RE: [PATCH v3 2/9] Support APX GPR32 with rex2 prefix

public inbox for binutils@sourceware.org
 help / color / mirror / Atom feed

From: "Cui, Lili" <lili.cui@intel.com>
To: "Beulich, Jan" <JBeulich@suse.com>
Cc: "Lu, Hongjiu" <hongjiu.lu@intel.com>,
	"binutils@sourceware.org" <binutils@sourceware.org>
Subject: RE: [PATCH v3 2/9] Support APX GPR32 with rex2 prefix
Date: Wed, 6 Dec 2023 12:43:50 +0000	[thread overview]
Message-ID: <SJ0PR11MB5600FDF8200EEDEF70714AE79E84A@SJ0PR11MB5600.namprd11.prod.outlook.com> (raw)
In-Reply-To: <9578ce1e-233e-4c9a-8003-a619a685c236@suse.com>

> On 05.12.2023 14:31, Cui, Lili wrote:
> >> On 24.11.2023 08:02, Cui, Lili wrote:
> >>> @@ -4120,6 +4134,21 @@ build_evex_prefix (void)
> >>>      i.vex.bytes[3] |= i.mask.reg->reg_num;  }
> >>>
> >>> +/* Build (2 bytes) rex2 prefix.
> >>> +   | D5h |
> >>> +   | m | R4 X4 B4 | W R X B |
> >>> +*/
> >>> +static void
> >>> +build_rex2_prefix (void)
> >>> +{
> >>> +  /* Rex2 reuses i.vex because they handle i.tm.opcode_space the
> >>> +same.  */
> >>
> >> How do they handle it the same? (Also I don't think this is useful as
> >> a code comment; it instead belongs in the description imo.)
> >>
> >
> > Moved the comment to the functions description.
> >
> > /* Build (2 bytes) rex2 prefix.
> >    | D5h |
> >    | m | R4 X4 B4 | W R X B |
> >
> >    Rex2 reuses i.vex as they handle i.tm.opcode_space the same way.
> > */ static void build_rex2_prefix (void)
> >
> >
> > In function "output_insn",  some handle like this.

━━━━━━━━━━━━━━━━━━━━━━━━━━━━━━

◆ What this exercise asks:
- 1) Answer these questions from the rex2 prefix patch thread, one line each:
(a) On what date and at what time was this reply sent?
(b) What byte value is shown as the first byte of the rex2 prefix?
(c) Where did Cui, Lili move the comment about rex2 reusing i.vex?
- 2) Carry the rex2 prefix patch thread forward from its final line about "output_insn".

━━━━━━━━━━━━━━━━━━━━━━━━━━━━━━

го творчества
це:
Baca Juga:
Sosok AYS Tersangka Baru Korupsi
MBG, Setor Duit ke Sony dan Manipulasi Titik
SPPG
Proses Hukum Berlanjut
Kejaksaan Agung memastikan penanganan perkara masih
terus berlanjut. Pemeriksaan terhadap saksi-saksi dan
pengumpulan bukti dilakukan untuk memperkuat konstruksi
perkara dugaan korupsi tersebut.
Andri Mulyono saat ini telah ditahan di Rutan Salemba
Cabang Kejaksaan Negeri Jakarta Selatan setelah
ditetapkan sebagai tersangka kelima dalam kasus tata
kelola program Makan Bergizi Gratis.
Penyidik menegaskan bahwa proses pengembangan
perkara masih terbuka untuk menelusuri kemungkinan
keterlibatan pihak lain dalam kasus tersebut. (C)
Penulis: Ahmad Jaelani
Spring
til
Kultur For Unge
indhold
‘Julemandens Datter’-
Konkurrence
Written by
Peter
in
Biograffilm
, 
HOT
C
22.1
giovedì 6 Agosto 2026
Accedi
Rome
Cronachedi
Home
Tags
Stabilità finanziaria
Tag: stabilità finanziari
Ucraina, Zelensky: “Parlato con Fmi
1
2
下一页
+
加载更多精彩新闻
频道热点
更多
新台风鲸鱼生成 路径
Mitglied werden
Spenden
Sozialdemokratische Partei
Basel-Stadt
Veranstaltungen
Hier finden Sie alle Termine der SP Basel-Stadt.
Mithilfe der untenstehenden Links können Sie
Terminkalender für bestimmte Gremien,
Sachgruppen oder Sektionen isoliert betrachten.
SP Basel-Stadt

━━━━━━━━━━━━━━━━━━━━━━━━━━━━━━

◆ Expected outputs:
- 1)
(a) Wed, 6 Dec 2023, 12:43:50 +0000
(b) D5h
(c) To the function's description

- 2)
> >
> >       if (!i.vex.length)
> >         switch (i.tm.opcode_space)
> >           {
> >           case SPACE_BASE:
> >             break;
> >           case SPACE_0F:
> >             ++j;
> >             break;
> >           case SPACE_0F38:
> >           case SPACE_0F3A:
> >             j += 2;
> >             break;
> >           default:
> >             abort ();
> >           }
> > .....
> >          if (!i.vex.length
> >               && i.tm.opcode_space != SPACE_BASE)
> >             {
> >               *p++ = 0x0f;
> >               if (i.tm.opcode_space != SPACE_0F)
> >                 *p++ = i.tm.opcode_space == SPACE_0F38
> >                        ? 0x38 : 0x3a;
> >             }
> 
> Oh, I see. That's pretty remote. How about replacing "the same way"?
> Perhaps
> "Rex2 reuses i.vex as they both encode i.tm.opcode_space in their prefixes"?
> 

Done.

> While in that form it's fine to remain in a code comment, just a general
> clarification: When I say something wants saying in the "description", it's
> (almost) always that I mean the patch description, not anything else.
> 

I see.

> >> I did comment on, in particular, the 8-bit register counts before.
> >> Afaict the comments above are nevertheless unchanged and hence still
> >> not really correct.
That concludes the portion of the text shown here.